The crisscrossing canals of Venice make this beautiful city a world-renowned destination — but they also threaten to rot it from the inside out.
Over the past decade, in the wake of climate change, the infamous Venice floods have grown more frequent and intense.
Last year, more than 60 percent of the city was inundated by saltwater overflowing from the canals, eroding the foundations of dozens of historic buildings and plazas.
One of the places affected was St. Mark’s Square, seen here, which became an unofficial public swimming pool.
As the ocean closes in, the best hope for saving Venice is a series of underwater floodgates to block tides up to 10 feet high from entering the historic lagoon surrounding the city.
A new island connecting Lido Inlet’s floodgates, shown here, will house their control rooms.
On the Lido’s north side is an artificial island, and at center, a barge and the red framework that holds a floodgate. The gate will be lowered into place onto a submerged caisson.
The floodgate will be one of 78 which can be raised to prevent the flooding of Venice (top right).
Here, a massive crane prepares to lower one of the mobile barriers into place.
The yellow floodgate is lowered into place under the surface of the Venice Lagoon where it will be connected to a massive hinge.
Workers inspect massive elements of the hinge connecting system that rest on a massive caisson.
They’ll be part of the floodgate mechanism under the surface of the Venice Lagoon.
Most of MOSE’s infrastructure is designed to be virtually invisible.

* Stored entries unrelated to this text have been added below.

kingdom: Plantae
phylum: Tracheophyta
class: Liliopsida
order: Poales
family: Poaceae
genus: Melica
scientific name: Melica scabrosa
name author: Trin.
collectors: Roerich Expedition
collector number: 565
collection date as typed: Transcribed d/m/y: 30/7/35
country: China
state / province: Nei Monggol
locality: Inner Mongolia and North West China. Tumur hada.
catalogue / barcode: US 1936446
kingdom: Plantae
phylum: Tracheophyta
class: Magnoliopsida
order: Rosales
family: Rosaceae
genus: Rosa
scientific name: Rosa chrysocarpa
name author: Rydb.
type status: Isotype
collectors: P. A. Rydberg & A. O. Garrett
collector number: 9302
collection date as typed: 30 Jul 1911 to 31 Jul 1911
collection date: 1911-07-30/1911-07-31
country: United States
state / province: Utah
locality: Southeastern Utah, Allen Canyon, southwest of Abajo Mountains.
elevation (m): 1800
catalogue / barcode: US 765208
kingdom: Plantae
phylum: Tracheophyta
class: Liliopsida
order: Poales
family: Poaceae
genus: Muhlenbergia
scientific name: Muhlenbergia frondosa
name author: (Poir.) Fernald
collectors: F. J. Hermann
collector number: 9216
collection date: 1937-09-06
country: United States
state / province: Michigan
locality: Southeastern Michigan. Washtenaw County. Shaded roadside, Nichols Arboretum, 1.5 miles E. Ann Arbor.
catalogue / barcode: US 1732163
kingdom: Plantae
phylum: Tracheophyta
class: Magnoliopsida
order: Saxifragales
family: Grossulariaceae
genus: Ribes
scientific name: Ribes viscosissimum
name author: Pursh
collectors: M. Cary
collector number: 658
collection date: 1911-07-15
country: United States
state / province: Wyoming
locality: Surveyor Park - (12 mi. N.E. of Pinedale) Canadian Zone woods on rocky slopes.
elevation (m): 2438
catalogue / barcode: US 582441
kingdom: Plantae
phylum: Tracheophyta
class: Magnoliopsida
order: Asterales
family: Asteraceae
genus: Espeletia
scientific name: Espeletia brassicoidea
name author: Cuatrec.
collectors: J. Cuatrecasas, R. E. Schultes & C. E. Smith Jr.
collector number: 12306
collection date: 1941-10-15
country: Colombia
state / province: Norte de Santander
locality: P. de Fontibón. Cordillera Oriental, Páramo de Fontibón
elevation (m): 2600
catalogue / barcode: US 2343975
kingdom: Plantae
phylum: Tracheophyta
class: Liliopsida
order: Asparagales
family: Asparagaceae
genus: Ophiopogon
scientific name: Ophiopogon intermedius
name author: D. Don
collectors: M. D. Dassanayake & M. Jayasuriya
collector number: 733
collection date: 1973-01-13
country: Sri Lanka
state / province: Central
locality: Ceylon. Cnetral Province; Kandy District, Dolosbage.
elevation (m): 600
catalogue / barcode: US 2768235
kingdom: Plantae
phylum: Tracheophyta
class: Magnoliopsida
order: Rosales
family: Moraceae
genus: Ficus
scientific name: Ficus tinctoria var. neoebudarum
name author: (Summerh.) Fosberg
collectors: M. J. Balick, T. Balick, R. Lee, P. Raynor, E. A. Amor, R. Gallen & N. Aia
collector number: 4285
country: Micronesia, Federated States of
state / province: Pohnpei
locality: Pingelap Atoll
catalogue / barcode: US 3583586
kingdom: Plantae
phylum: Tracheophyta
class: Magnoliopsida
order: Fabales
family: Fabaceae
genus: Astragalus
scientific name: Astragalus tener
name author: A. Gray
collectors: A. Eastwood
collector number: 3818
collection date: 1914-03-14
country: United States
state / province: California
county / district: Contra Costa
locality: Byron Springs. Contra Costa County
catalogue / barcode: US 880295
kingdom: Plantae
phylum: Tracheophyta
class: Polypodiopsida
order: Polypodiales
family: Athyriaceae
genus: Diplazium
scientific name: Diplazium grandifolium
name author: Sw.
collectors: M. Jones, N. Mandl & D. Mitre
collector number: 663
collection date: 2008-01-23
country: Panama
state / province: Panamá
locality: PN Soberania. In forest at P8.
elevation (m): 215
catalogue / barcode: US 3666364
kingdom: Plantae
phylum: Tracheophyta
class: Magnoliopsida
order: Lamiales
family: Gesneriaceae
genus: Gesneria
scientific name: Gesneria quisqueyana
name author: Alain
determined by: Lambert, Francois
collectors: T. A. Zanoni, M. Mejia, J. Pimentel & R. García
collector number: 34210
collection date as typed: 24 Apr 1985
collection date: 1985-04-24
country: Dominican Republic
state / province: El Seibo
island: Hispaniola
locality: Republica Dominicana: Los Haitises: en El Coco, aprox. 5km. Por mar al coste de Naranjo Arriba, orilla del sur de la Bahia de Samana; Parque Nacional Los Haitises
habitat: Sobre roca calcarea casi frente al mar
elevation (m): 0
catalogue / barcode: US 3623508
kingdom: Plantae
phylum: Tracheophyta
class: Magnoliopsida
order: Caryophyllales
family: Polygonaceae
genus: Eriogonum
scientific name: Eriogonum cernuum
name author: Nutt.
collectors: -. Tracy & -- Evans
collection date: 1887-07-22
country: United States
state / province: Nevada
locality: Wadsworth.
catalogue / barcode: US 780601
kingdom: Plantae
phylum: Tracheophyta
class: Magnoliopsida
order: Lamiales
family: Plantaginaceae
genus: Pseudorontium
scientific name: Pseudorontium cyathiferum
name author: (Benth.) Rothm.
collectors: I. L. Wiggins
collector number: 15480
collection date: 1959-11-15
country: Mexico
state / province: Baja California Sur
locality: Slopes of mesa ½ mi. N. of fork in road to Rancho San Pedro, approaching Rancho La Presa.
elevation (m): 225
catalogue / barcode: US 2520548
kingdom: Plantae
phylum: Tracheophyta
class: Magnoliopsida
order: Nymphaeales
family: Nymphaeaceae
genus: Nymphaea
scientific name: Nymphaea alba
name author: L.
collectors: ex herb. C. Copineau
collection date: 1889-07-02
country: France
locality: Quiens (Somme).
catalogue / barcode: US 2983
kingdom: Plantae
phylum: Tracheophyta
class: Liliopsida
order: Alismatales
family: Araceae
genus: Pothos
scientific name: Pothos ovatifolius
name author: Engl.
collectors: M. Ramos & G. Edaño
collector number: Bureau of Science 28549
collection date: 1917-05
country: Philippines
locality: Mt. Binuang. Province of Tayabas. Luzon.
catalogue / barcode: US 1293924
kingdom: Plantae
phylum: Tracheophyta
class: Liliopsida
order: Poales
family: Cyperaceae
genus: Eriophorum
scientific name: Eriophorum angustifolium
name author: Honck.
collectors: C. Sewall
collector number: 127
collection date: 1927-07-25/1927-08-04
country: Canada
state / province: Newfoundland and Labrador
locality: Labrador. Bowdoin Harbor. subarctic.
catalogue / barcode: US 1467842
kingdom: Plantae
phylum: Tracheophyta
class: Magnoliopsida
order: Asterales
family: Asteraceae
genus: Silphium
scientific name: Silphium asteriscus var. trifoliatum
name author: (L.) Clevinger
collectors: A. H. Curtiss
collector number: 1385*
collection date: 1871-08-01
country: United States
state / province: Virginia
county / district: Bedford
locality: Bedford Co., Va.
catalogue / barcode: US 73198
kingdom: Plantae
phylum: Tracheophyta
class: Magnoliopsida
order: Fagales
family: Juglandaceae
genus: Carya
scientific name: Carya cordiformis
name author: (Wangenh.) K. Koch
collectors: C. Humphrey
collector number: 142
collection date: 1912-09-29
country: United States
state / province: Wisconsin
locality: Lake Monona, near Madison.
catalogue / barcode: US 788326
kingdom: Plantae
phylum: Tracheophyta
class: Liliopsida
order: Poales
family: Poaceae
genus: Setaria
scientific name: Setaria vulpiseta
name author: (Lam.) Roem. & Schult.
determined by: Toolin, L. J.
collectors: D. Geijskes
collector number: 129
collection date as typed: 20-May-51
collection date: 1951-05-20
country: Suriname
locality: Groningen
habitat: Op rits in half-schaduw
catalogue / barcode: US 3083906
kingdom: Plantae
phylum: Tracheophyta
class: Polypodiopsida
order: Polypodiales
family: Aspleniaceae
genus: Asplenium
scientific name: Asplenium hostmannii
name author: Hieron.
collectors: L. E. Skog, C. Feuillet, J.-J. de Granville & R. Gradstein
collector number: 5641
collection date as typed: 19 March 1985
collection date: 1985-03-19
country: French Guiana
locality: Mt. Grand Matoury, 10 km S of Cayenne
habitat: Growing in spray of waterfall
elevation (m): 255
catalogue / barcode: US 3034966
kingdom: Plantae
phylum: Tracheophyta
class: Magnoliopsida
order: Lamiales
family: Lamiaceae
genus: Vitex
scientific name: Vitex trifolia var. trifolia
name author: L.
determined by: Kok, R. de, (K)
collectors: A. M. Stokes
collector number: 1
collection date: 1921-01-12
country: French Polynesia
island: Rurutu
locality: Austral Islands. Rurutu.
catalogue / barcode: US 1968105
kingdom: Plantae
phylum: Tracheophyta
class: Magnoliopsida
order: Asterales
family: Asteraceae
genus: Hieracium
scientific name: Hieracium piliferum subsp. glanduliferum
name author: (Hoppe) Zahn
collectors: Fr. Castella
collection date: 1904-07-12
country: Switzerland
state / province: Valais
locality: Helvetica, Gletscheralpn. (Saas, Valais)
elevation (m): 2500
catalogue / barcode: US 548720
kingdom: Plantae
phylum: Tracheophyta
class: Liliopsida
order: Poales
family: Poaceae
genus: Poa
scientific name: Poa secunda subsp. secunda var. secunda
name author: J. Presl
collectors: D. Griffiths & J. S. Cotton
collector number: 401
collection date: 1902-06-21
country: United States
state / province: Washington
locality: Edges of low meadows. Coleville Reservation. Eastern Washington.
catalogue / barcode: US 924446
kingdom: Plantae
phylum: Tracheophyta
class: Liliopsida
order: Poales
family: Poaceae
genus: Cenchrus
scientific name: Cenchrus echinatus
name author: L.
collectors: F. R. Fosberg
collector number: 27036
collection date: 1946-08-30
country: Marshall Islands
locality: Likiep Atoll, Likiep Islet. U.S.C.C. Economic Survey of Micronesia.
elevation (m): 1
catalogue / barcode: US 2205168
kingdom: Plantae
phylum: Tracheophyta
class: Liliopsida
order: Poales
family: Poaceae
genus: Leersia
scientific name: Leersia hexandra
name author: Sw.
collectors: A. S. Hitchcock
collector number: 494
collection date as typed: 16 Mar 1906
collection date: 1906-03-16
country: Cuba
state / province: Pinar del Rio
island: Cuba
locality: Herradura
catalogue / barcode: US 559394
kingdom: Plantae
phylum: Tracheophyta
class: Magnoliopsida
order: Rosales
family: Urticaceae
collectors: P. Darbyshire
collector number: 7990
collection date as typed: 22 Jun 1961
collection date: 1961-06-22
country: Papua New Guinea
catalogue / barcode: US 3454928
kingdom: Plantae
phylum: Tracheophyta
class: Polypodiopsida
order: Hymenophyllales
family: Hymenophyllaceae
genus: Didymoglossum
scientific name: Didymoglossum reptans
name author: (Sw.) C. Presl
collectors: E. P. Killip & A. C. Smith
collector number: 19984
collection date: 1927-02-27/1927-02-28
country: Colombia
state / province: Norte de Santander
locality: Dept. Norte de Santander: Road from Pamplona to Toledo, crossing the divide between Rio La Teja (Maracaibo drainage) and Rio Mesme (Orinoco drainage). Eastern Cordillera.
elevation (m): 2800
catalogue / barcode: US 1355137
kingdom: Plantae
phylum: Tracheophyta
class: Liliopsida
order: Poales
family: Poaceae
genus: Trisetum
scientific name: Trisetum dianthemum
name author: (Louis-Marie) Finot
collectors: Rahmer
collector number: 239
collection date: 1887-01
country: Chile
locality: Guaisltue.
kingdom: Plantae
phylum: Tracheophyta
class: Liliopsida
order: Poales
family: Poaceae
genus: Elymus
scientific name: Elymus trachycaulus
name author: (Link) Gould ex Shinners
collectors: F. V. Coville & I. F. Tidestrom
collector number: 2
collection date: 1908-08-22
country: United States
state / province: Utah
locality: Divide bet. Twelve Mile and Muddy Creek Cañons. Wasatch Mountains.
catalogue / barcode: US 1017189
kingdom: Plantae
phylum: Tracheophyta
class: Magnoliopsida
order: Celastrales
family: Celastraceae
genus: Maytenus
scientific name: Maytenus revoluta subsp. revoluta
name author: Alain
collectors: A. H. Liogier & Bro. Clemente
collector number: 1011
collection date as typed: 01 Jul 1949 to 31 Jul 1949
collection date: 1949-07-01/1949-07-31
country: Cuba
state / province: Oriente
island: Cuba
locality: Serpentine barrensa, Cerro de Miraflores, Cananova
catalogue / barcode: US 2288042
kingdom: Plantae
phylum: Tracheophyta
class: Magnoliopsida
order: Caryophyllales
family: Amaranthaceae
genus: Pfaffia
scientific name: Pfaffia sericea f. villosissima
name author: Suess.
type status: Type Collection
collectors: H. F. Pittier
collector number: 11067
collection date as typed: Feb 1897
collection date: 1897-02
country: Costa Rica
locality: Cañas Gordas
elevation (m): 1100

During normal tidal conditions, the gates will lie flush with the bed of the inlets to the lagoon and water will pass over them as if nothing is amiss.
But during high-water events, which occurred 11 times last year reaching a crescendo of 6 feet at the max, control centers will direct compressed air into the gates, causing them to rise.
Creating a system that remains submerged during normal tide was a formidable challenge, but mandatory for Venice and its iconic views.
“People said, ‘I don’t want to see it,’ ” says Giovanni Cecconi, one of the top engineers for Consorzio Venezia Nuova, which designed the system. “It is the landscape of Venice.”
If everything goes according to plan, the only visible change to Venice will be the absence of severe flooding in the city’s historic streets.